Inflation is forecast to have fallen to a 2.4% annual rate in January from 2.7% in December in the latest government report on consumer prices to be issued Friday. That would be the lowest rate in nine months. Core prices, which exclude the volatile food and gas categories, are expected to decline to 2.5% from 2.6%, the lowest in nearly five years, according to data provider FactSet.
On a monthly basis, inflation may show signs of remaining elevated: Overall and core prices are expected to rise 0.3% in January from December, a pace that if maintained for several months would start to push annual inflation higher.
Friday's report may point to cooling inflation, but it comes after the cost of food, gas, and apartment rents have soared since the pandemic, with consumer prices about 25% higher than they were five years ago. The increase in such a broad range of costs has become a high-profile political issue under the rubric of "affordability."
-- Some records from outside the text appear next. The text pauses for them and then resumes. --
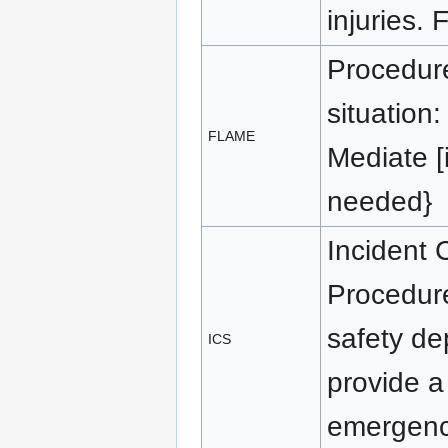
injuries. 
Procedure
situation:
FLAME
Mediate [i
needed}
Incident
Procedure
safety dep
ICS
provide a
emergenc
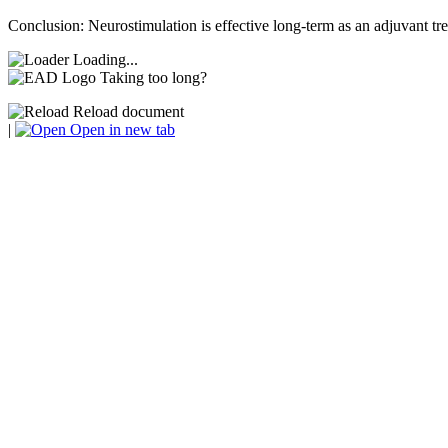
Conclusion: Neurostimulation is effective long-term as an adjuvant tr
Loading...
Taking too long?
Reload document
|
Open in new tab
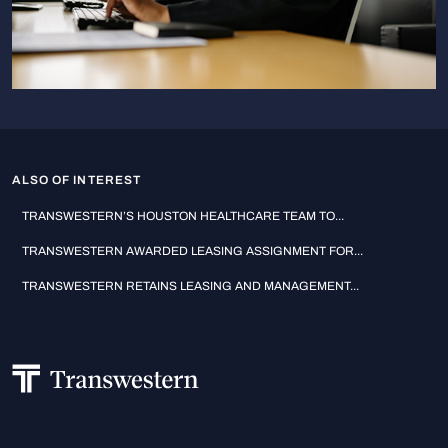
ALSO OF INTEREST
TRANSWESTERN’S HOUSTON HEALTHCARE TEAM TO...
TRANSWESTERN AWARDED LEASING ASSIGNMENT FOR...
TRANSWESTERN RETAINS LEASING AND MANAGEMENT...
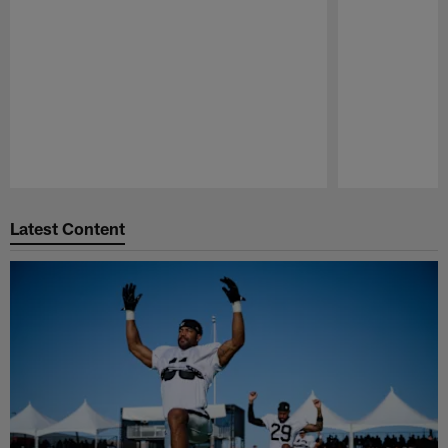
Pause
Play
Latest Content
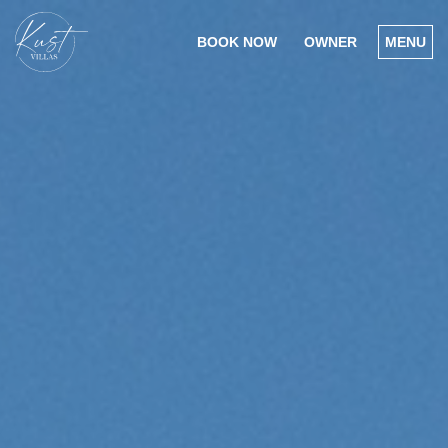
BOOK NOW
OWNER
MENU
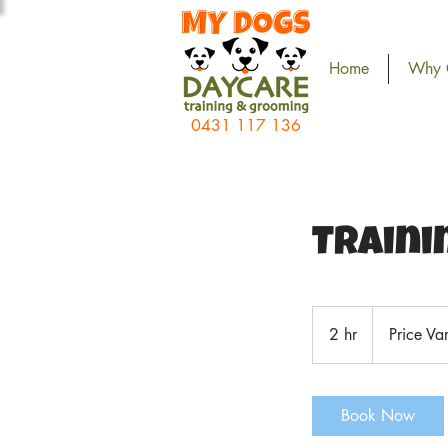
Home
Why 
0431 117 136
Traini
Price
Vary
2 hr
2
Price Va
h
r
Book Now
If inflation gets closer to the Federal Reserve's target of 2%, it could allow the central bank to cut its key short-term interest rate further this year, as Trump has repeatedly demanded. High borrowing costs for things like mortgages and auto loans have also contributed to a perception that many big-ticket items remain out of reach for many Americans.
In January, economists expect that gas prices will have declined, while the cost of groceries could rise again after they jumped in December. Overall prices could increase by more than expected, economists say, because costs often rise more in January than other months as companies reset their prices at the beginning of the year.
Inflation surged to 9.1% in 2022 as consumer spending soared at the same time supply chains snarled in the wake of the pandemic. It began to fall in 2023 but leveled off around 3% in mid-2024 and has since barely improved.
Inflation cooled a bit this fall, though some of that reflected the disruptions of the six-week government shutdown in October. The shutdown disrupted the government's data collection and led them to estimate price changes in November for housing that most economists say artificially lowered inflation that month.
At the same time, measures of wage growth have declined in the past year or so as hiring has cratered. With companies reluctant to add jobs, workers don't have as much leverage to demand raises. Smaller pay increases can reduce inflationary pressures as companies often raise prices to offset higher wages.
More modest wage growth is a big reason that many economists expect inflation to continue easing this year.
"We're not expecting inflation to start up again by any stretch," said Luke Tilley, chief economist for Wilmington Trust.
Many businesses are still eating some tariff costs and economists expect they may raise prices more in the next few months to offset those extra expenses. Still, most forecast that inflation will decline further by the second half of the year and drop closer to the Fed's 2% target by the end of 2026.